[Start of Attachment]

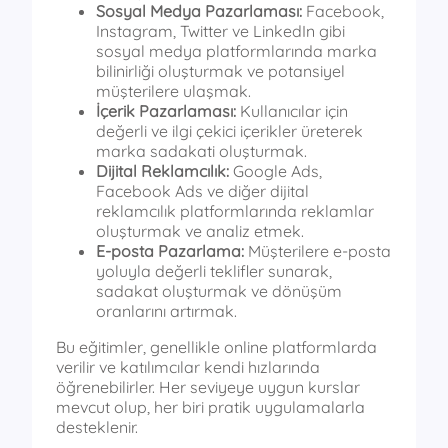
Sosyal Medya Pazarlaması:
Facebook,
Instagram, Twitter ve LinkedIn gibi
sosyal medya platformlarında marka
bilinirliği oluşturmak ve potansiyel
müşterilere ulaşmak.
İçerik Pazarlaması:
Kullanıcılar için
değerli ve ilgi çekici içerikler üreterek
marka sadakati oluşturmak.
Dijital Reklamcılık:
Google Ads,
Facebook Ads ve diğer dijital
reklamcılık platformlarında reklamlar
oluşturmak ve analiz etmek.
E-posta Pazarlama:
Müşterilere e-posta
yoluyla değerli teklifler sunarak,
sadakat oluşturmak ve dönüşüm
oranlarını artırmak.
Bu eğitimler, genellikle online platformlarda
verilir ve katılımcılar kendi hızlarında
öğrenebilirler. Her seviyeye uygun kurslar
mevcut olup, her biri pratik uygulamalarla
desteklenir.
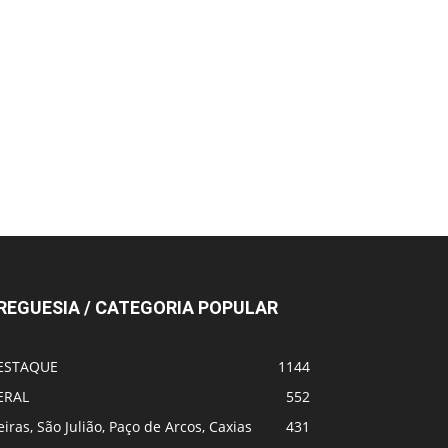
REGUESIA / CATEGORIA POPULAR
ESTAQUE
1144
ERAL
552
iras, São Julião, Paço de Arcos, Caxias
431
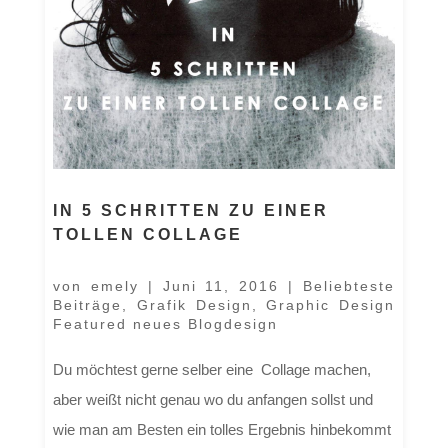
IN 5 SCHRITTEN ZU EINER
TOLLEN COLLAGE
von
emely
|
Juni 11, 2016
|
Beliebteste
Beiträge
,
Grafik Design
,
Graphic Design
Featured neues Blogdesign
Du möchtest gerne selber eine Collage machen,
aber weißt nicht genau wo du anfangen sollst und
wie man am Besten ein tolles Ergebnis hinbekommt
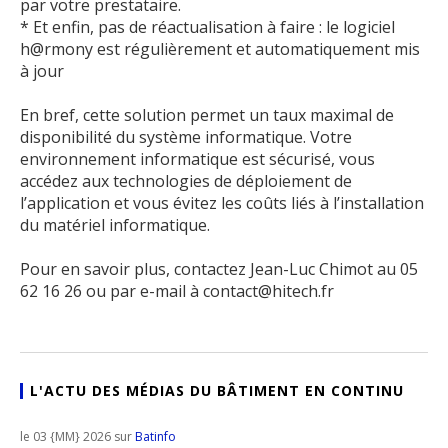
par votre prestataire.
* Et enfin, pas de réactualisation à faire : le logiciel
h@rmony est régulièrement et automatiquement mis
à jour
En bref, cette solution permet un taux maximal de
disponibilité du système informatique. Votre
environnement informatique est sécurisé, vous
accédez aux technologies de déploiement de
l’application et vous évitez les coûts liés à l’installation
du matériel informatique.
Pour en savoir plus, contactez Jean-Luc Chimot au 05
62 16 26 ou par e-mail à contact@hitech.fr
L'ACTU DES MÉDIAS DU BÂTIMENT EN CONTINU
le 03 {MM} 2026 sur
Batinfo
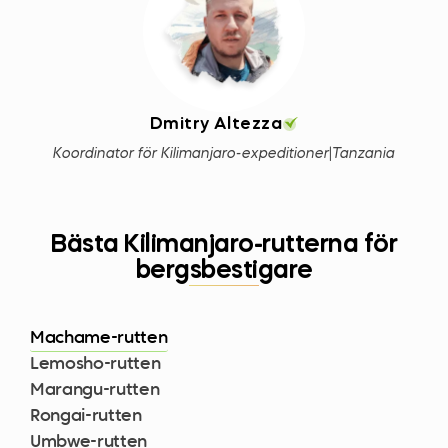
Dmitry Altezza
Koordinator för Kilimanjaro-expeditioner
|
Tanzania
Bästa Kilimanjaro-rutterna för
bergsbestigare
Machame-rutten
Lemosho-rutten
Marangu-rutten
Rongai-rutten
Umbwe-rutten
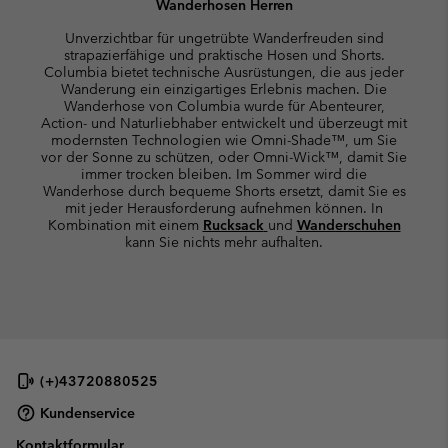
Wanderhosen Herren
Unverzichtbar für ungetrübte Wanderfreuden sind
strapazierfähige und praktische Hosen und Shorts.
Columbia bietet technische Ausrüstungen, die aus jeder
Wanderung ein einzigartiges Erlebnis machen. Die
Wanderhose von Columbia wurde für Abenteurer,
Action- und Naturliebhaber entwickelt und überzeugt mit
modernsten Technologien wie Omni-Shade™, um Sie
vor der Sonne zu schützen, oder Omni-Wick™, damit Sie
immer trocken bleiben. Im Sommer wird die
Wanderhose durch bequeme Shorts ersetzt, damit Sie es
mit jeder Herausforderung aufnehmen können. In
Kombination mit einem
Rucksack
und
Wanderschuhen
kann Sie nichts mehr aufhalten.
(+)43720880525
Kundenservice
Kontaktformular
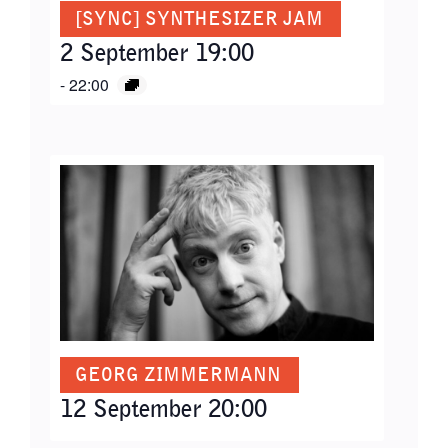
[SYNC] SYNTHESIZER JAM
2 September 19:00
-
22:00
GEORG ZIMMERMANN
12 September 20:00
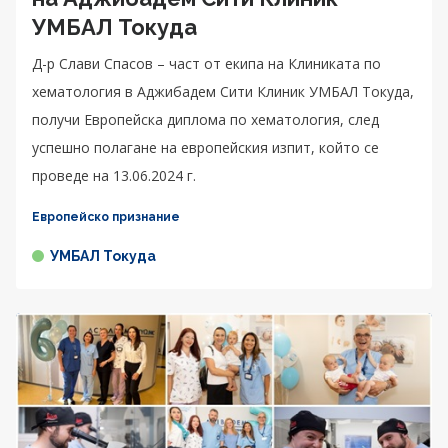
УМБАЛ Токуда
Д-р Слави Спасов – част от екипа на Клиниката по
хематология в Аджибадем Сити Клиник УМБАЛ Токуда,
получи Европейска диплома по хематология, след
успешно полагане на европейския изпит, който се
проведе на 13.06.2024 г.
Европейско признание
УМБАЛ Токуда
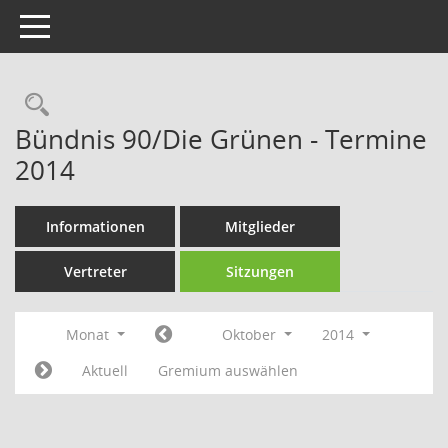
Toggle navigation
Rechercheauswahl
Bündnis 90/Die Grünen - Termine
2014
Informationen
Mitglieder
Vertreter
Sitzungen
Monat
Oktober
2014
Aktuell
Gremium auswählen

[End of Attachment]

◆ About this task ◆
Repeat the records above exactly, from the first line through the line containing "wie man am Besten", and leave out the pictures.

◆ Solution to this task ◆
Sosyal Medya Pazarlaması:
Facebook,
Instagram, Twitter ve LinkedIn gibi
sosyal medya platformlarında marka
bilinirliği oluşturmak ve potansiyel
müşterilere ulaşmak.
İçerik Pazarlaması:
Kullanıcılar için
değerli ve ilgi çekici içerikler üreterek
marka sadakati oluşturmak.
Dijital Reklamcılık:
Google Ads,
Facebook Ads ve diğer dijital
reklamcılık platformlarında reklamlar
oluşturmak ve analiz etmek.
E-posta Pazarlama:
Müşterilere e-posta
yoluyla değerli teklifler sunarak,
sadakat oluşturmak ve dönüşüm
oranlarını artırmak.
Bu eğitimler, genellikle online platformlarda
verilir ve katılımcılar kendi hızlarında
öğrenebilirler. Her seviyeye uygun kurslar
mevcut olup, her biri pratik uygulamalarla
desteklenir.
REGUESIA / CATEGORIA POPULAR
ESTAQUE
1144
ERAL
552
iras, São Julião, Paço de Arcos, Caxias
431
IN 5 SCHRITTEN ZU EINER
TOLLEN COLLAGE
von
emely
|
Juni 11, 2016
|
Beliebteste
Beiträge
,
Grafik Design
,
Graphic Design
Featured neues Blogdesign
Du möchtest gerne selber eine Collage machen,
aber weißt nicht genau wo du anfangen sollst und
wie man am Besten ein tolles Ergebnis hinbekommt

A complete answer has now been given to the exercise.